- _Passage_
= Beginning of Section =

Intervention / Program / Practice: 

Three middle school topics are included in the project: Ecosystems, Force & Motion, and 
Atoms & Molecules. For each topic, a set of simulation-based curriculum-embedded assessments 
that provided immediate, individualized feedback and graduated coaching administered during 
an instructional unit offered opportunities for formative assessment, (please insert Figure 1 here) 
Off-line reflection activities reinforced the targeted concepts and inquiry skills and their transfer 
to novel contexts and also supported collaboration and scientific discourse. A simulation-based 
unit benchmark assessment at the end of each unit provided summative data on proficiency. Pre 
and post tests were administered comprised of traditional multiple choice items. 

Research Design: 

The development and pilot phases of the study used a mixed-methods design that 
included cognitive laboratories, teacher surveys and interviews, classroom observations, and logs 
of students’ use of the assessments and teachers’ use of the LMS. To study the effectiveness of 
the curriculum-embedded assessments and follow-up reflection activities, we employ an 
alternate treatments design, randomized within teacher. Table 1 shows the design of this phase of 
the study, (please insert Table 1 here) 

Data Collection and Analysis: 

During the development phases and pilot study, the SimScientists assessments were 
tested in three phases which built upon one another; cognitive laboratories in which students 
were asked to think-aloud as they worked through the assessments, feasibility tests in the 
classroom to ensure that the assessments worked in school settings, and a large-scale pilot test to 
collect data on the technical quality of the assessments. Cognitive laboratory sessions were 
conducted with 28 individual middle school students and four teachers during development to 
provide preliminary evidence of usability and construct validity. Results from the cognitive 
laboratory sessions also informed revisions made to the assessments during their development.

= End of Section =

[Dataset entries]
= Beginning of Section =

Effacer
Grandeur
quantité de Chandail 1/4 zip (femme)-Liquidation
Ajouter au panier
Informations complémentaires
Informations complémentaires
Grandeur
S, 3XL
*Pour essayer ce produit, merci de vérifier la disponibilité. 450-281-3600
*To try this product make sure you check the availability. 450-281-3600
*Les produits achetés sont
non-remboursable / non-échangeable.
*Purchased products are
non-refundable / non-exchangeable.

= End of Section =

- _Actions to take_
1) Could you turn the paragraph in the passage beginning "During the development phases and pilot study" into a brief bulleted list that keeps its main facts?
2) Will you carry on the passage describing the SimScientists assessment study from the point where it stops?

- _Answer list_
1)
- During development and the pilot study, the SimScientists assessments were tested in three phases, each building on the one before:
  - cognitive laboratories, in which students thought aloud while working through the assessments
  - classroom feasibility tests, to make sure the assessments worked in school settings
  - a large-scale pilot test, to gather data on the assessments' technical quality
- Cognitive laboratory sessions involved 28 individual middle school students and four teachers and gave preliminary evidence of usability and construct validity.
- Results from these sessions also shaped revisions to the assessments during development.

2)
During the pilot study, which took place in spring 2010, students took part in the test of 
the ecosystems and force & motion assessments. Student response data were collected from the 
SimScientists assessments and also from a posttest composed of conventional multiple-choice 
items on the same topics drawn largely from an AAAS bank of calibrated items and 
supplemented with items developed by WestEd. In addition, student demographic data were 
collected, including gender, ethnicity, if students were English Language Learners, and if they 
had an Individualized Education Programs (IEP) or Section 504 Accommodation plans. 

Data were collected from teachers in the study through surveys, interviews, and 
classroom observations. Teacher surveys asked about their curricula, the feasibility of the 
assessment system, the utility of the reports and students’ opportunity-to-leam the targeted 
content and inquiry skills. The pilot study collected computer logs recording students’ 
performance on the assessments and teachers’ use of the LMS used to deliver the assessments.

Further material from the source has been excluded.